Am 18. Dezember ist das Bahnhofreisebüro Wipkingen zum letzten Mal geöffnet. Viele Bahn- und Reisefans werden es wegen der Beratung vermissen. Doch die SBB verlängern ihren Vertrag mit den Drittverkaufsstellen nach 2017 nicht nochmals.
«Wir haben gekämpft», betont Regula Fischer. Sie hat seit knapp 10 Jahren das Bahnhofreisebüro Wipkingen geleitet. Doch mit einem bereits verlängerten Vertrag der SBB hatte sie keine Verhandlungsbasis mehr. Die SBB hatten den Vertrag mit ihren Drittverkaufsstellen vor drei Jahren auf Druck des Bundesparlaments bis Dezember 2020 verlängert. Doch nun ist definitiv Ende. Die Drittverkaufsstellen sind in Bern kein Thema mehr. «Das Problem des Bahnhofreisebüros Wipkingen ist, dass wir im gleichen Pot sind wie andere Drittverkaufsstellen von Migrolino, Post, Avec und andere. Deren Kerngeschäft ist nicht der Billettverkauf», sagt Fischer.

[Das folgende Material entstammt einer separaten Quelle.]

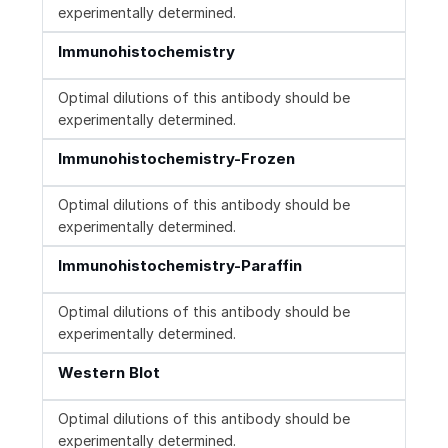
experimentally determined.
Immunohistochemistry
Optimal dilutions of this antibody should be
experimentally determined.
Immunohistochemistry-Frozen
Optimal dilutions of this antibody should be
experimentally determined.
Immunohistochemistry-Paraffin
Optimal dilutions of this antibody should be
experimentally determined.
Western Blot
Optimal dilutions of this antibody should be
experimentally determined.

Sympathiebeiträge der Kunden
«Eine Ära geht zu Ende. Schweren Herzens schliessen wir Schalter und Reisegeschäft, denn ohne die Unterstützung der SBB können wir unsere Kosten nicht decken», schrieben Fischer und ihre Mitarbeiterin Edna Bohnert auf einen Zettel an der Tür zum Bahnhofreisebüro. «Wir brauchen den Sockelbetrag der SBB, denn die Provision alleine genügt nicht, um zum Beispiel Löhne zu bezahlen», erklärt Fischer. Das Bahnhofreisebüro sei aber gut gelaufen. Davon zeugen auch die zahlreichen Sympathiebeiträge von Kundinnen und Kunden neben dem Schalter. Vor allem mit den internationalen Bahnbilletten habe man ein Nischengeschäft entdeckt, so Fischer. Diese seien nicht so einfach online zu lösen.

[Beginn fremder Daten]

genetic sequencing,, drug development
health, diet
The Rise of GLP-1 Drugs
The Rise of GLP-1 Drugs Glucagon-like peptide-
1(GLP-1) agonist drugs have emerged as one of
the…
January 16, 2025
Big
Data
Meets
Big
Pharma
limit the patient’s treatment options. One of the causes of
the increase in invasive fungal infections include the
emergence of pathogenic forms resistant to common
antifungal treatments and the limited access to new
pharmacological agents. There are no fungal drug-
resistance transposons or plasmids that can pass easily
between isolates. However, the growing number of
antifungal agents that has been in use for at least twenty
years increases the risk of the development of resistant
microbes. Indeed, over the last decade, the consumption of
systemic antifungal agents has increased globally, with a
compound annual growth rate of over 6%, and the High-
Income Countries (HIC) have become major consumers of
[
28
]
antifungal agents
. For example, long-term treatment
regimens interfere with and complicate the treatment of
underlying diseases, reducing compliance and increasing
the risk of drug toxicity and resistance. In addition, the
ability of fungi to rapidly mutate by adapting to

Von 2014 bis 2017 arbeitete der Wipkinger Dienstleistungsbetrieb zusammen mit der Deutschen Bahn. Seit 2019 ist das Bahnhofreisebüro eine Agentur der Österreichischen Bundesbahnen ÖBB. Weitere Beratungsschwerpunkte waren Velotransport, Autozug, Mitnahme von Hunden und anderes. «Vieles ist nicht selbsterklärend in der digitalisierten Welt und es braucht Beratung», ist Fischer überzeugt.

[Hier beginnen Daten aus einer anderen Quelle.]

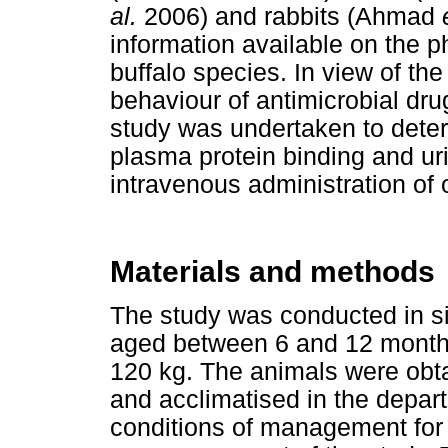
al.
2006) and rabbits (Ahmad
information available on the p
buffalo species. In view of the
behaviour of antimicrobial dr
study was undertaken to dete
plasma protein binding and uri
intravenous administration of o
Materials and methods
The study was conducted in si
aged between 6 and 12 month
120 kg. The animals were obta
and acclimatised in the depar
conditions of management for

So hätten die SBB bei internationalen Bahnreisen mit Velomitnahme sogar Kunden vom HB nach Wipkingen geschickt. Aber natürlich hat das Bahnhofreisebüro Wipkingen auch Monatsabos und andere Billette für das Zürcher Netz mit Charme und Fachkompetenz verkauft. «Wir verkaufen am Schalter die ganze Billettpalette. Bei uns erhält man alles aus einer Hand: Bahnfahrt, Unterkunft, Fähren und Mietwagen.» Vieles sei oft nicht ganz einfach zu buchen und erfordere viel Zeit und Fachwissen.
Bewusste Unterstützung
Es kamen viele Menschen an den Schalter, die sich in der digitalisierten Welt nicht zurechtfinden und zum Beispiel ihr Monatsabo nicht per Mausklick lösen können. Das Bahnhofreisebüro Wipkingen hatte aber auch Kundinnen und Kunden, die von weither anreisten, weil sie ganz bewusst so ein Geschäft unterstützen wollten oder weil ihnen der persönliche Kontakt wichtig war. Unter ihnen waren auch Junge, die keine Probleme mit der Digitalisierung haben. «Nach dem Lockdown im Frühling kamen viele Kunden mit Freude wieder an den Schalter», bemerkt Fischer. «Es hat viel Spass gemacht, das Bahnhofreisebüro Wipkingen zu leiten.»
Lokal soll nicht leer stehen
Immer wieder fanden im Wartsaal des Bahnhofreisebüros Wipkingen kulturelle Veranstaltungen wie Konzerte und Ausstellungen statt. Beliebt ist der Büchertausch vor dem Bahnhofreisebüro. Immerhin: Das Lokal wird dem Quartier erhalten bleiben. Im Rahmen des durchgeführten Pilotprojekts Quartieridee fürs Quartierbudget Zürich-Wipkingen wurde eine entsprechende Eingabe gemacht. Der Raum soll wandelbar bleiben: Kultur, Vereinstätigkeiten, Nutzung durch verschiedene Gruppen. Jedenfalls wird das Lokal nicht leer stehen. «Ein belebter Bahnhof verhindert auch Littering und Vandalismus in der Umgebung», ist Fischer überzeugt. Was sie künftig persönlich macht, ist aber noch unklar.